YOUR OBJECTIVE: From the entries below, print exactly the span beginning with the line holding "left ankle: (114, 228)" and ending with the line holding "right eye: (277, 167)", endpoints included, and skip any pictures.

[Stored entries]
_ _ _ _ _ _ _

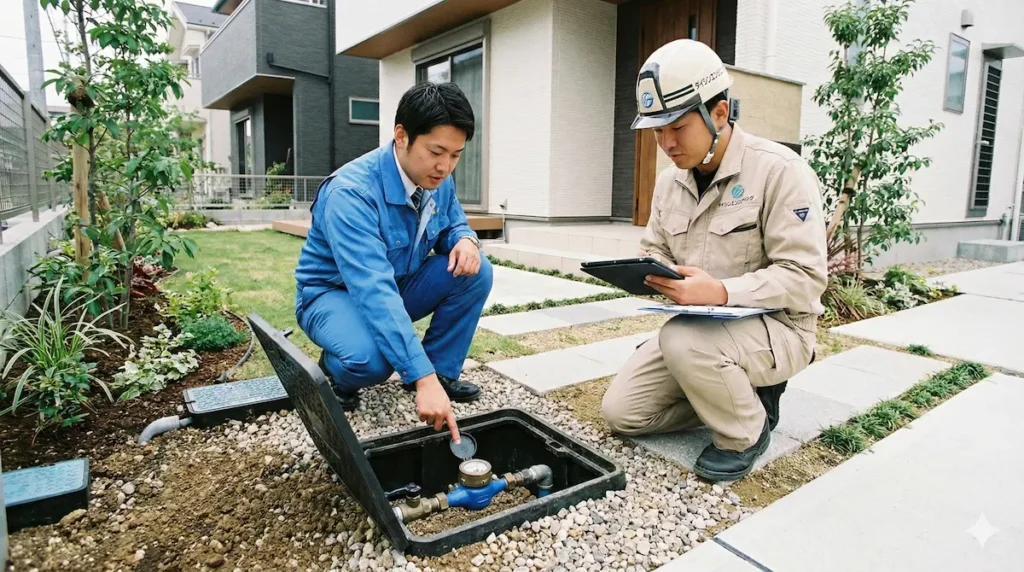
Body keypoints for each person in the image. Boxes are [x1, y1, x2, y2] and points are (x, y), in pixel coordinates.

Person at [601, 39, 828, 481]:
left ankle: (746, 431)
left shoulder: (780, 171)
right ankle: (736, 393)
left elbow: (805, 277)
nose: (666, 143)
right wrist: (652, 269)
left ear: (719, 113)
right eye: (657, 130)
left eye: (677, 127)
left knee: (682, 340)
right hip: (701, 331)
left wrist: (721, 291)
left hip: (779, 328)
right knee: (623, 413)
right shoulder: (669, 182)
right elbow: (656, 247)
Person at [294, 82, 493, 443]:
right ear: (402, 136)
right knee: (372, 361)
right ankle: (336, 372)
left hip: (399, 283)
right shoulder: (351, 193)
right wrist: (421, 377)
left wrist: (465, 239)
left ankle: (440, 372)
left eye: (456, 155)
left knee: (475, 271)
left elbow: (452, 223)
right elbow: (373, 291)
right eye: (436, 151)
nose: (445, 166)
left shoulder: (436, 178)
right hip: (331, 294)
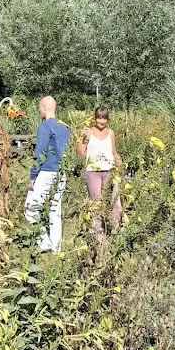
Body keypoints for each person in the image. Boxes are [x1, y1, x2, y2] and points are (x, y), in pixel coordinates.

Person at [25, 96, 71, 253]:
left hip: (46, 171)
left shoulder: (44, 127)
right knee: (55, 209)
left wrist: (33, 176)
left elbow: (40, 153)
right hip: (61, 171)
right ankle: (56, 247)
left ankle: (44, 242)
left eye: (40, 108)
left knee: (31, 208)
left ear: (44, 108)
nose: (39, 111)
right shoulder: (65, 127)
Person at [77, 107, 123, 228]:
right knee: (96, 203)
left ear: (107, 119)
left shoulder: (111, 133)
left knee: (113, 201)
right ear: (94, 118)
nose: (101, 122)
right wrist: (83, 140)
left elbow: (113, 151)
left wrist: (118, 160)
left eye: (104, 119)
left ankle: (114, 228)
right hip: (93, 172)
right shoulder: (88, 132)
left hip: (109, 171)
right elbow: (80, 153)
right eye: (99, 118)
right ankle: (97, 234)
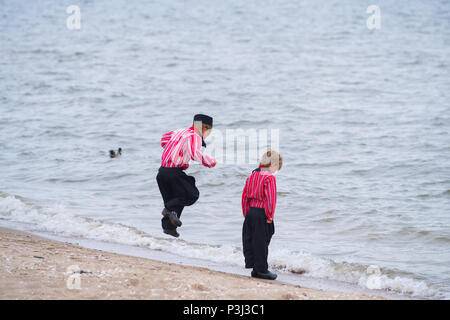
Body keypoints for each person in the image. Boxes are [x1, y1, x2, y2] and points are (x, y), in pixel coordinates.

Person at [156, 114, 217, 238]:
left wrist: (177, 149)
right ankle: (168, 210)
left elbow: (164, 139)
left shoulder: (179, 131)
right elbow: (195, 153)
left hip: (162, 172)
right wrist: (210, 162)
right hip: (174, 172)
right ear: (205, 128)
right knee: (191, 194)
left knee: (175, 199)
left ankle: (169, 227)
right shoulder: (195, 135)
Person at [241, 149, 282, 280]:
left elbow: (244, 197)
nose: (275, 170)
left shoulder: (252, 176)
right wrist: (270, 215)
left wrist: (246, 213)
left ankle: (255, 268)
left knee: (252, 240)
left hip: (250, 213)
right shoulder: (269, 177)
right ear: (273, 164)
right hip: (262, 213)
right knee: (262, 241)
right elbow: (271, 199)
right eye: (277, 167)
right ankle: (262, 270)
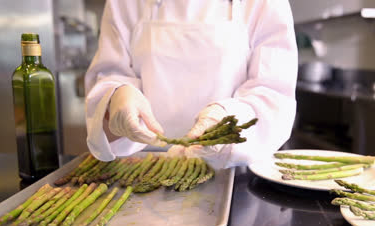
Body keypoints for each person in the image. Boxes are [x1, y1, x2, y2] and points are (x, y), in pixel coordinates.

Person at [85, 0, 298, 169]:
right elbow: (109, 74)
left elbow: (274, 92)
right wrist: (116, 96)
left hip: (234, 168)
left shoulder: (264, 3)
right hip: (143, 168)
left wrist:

_ _ _ _ _ _ _

REPLY:
left ankle: (114, 228)
right hip: (93, 172)
right shoulder: (88, 132)
left hip: (109, 171)
right elbow: (80, 153)
right eye: (99, 118)
right ankle: (97, 234)
Body keypoints for each person in the image. Boxes are [x1, y1, x2, y2] and points are (x, y), in pixel coordinates.

Person at [156, 114, 217, 238]:
left wrist: (177, 149)
right ankle: (168, 210)
left elbow: (164, 139)
left shoulder: (179, 131)
right elbow: (195, 153)
left hip: (162, 172)
right wrist: (210, 162)
right hip: (174, 172)
right ear: (205, 128)
right knee: (191, 194)
left knee: (175, 199)
left ankle: (169, 227)
right shoulder: (195, 135)
Person at [241, 149, 282, 280]:
left elbow: (244, 197)
nose: (275, 170)
left shoulder: (252, 176)
right wrist: (270, 215)
left wrist: (246, 213)
left ankle: (255, 268)
left knee: (252, 240)
left hip: (250, 213)
right shoulder: (269, 177)
right ear: (273, 164)
right hip: (262, 213)
right knee: (262, 241)
right elbow: (271, 199)
right eye: (277, 167)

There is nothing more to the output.